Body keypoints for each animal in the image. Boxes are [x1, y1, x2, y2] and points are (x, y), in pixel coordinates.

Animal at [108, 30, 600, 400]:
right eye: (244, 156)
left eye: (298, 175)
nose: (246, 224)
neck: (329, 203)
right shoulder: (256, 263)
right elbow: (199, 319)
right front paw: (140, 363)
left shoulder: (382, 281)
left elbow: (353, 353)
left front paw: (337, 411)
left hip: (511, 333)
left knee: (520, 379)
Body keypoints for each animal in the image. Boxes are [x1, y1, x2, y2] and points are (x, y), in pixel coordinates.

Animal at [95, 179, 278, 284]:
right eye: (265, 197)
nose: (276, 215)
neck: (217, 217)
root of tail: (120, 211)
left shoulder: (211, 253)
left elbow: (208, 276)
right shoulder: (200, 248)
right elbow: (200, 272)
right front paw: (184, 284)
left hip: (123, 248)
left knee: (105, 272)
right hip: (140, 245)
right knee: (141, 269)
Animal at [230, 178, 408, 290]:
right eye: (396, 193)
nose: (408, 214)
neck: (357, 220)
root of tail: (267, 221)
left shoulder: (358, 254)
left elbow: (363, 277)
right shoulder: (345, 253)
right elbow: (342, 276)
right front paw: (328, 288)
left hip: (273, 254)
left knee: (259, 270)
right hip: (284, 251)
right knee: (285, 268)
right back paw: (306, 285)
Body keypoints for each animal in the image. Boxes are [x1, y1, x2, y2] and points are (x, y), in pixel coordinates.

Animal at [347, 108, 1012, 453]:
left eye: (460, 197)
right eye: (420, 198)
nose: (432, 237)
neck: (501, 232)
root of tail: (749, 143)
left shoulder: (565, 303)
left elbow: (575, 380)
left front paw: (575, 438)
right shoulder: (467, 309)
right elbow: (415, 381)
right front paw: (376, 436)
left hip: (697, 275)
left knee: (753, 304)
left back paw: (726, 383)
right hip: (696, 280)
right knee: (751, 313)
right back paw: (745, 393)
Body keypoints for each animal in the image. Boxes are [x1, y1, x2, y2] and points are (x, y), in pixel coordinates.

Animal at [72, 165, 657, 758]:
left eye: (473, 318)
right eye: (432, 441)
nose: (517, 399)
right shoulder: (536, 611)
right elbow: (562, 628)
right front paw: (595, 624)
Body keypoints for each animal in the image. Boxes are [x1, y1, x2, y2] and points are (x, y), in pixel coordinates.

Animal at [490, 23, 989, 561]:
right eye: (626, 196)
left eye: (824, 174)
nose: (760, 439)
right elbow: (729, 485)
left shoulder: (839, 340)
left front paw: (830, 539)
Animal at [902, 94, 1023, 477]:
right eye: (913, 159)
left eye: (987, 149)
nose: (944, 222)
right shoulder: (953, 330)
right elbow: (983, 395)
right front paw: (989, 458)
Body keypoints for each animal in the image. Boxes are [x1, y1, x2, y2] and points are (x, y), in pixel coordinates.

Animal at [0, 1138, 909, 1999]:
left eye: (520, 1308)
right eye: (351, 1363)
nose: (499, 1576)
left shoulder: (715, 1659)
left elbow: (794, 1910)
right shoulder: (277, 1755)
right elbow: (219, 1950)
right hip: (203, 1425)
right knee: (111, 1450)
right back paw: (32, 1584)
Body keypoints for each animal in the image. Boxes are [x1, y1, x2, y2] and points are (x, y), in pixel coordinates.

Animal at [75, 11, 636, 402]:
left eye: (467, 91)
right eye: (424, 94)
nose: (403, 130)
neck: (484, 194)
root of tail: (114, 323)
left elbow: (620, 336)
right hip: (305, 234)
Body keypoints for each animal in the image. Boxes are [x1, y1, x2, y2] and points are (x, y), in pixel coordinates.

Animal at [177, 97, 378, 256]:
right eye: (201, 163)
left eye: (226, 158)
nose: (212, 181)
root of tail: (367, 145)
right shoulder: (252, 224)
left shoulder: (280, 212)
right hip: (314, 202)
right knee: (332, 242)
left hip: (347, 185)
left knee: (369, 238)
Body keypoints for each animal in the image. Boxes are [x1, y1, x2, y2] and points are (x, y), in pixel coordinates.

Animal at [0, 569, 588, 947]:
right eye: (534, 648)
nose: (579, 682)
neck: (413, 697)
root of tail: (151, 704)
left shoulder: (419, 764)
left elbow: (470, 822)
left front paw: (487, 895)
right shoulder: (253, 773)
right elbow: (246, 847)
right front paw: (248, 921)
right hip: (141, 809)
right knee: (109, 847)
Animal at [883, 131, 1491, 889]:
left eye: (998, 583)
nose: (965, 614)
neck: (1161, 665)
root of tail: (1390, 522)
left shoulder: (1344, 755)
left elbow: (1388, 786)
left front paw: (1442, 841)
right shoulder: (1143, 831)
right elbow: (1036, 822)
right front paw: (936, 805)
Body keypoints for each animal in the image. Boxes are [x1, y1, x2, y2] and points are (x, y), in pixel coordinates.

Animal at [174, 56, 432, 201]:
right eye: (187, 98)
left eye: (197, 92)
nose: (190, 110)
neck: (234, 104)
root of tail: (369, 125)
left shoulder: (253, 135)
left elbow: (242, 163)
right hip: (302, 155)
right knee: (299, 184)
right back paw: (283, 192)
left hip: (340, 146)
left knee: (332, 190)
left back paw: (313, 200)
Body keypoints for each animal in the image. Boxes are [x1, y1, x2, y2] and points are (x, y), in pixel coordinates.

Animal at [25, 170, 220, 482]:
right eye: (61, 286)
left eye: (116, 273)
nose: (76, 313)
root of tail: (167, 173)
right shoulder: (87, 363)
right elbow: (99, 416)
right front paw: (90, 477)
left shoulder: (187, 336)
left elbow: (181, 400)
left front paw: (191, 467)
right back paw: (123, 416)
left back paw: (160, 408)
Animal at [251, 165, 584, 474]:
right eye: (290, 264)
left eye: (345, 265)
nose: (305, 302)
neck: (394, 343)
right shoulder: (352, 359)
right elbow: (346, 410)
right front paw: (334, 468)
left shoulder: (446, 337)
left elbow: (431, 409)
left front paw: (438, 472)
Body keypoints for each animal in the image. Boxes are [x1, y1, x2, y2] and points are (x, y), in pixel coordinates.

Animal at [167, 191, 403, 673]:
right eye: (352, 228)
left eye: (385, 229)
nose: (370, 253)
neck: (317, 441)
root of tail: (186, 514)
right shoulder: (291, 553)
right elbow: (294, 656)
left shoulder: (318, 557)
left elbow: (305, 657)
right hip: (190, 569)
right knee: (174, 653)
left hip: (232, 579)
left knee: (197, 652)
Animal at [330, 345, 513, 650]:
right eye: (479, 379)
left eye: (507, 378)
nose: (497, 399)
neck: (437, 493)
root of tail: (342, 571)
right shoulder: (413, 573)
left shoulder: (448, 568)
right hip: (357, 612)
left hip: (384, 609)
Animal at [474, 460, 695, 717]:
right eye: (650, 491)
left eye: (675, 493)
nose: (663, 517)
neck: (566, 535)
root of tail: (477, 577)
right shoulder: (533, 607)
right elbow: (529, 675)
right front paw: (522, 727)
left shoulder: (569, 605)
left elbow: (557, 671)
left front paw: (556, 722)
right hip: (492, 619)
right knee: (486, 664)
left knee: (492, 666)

(Exercise instructions):
As listed above, the lines from the line with "left elbow: (363, 277)" to the line with "right back paw: (306, 285)" are to be echoed exactly, with both ends included and nothing added.

(Exercise answer):
left elbow: (363, 277)
right shoulder: (345, 253)
right elbow: (342, 276)
right front paw: (328, 288)
left hip: (273, 254)
left knee: (259, 270)
right hip: (284, 251)
right knee: (285, 268)
right back paw: (306, 285)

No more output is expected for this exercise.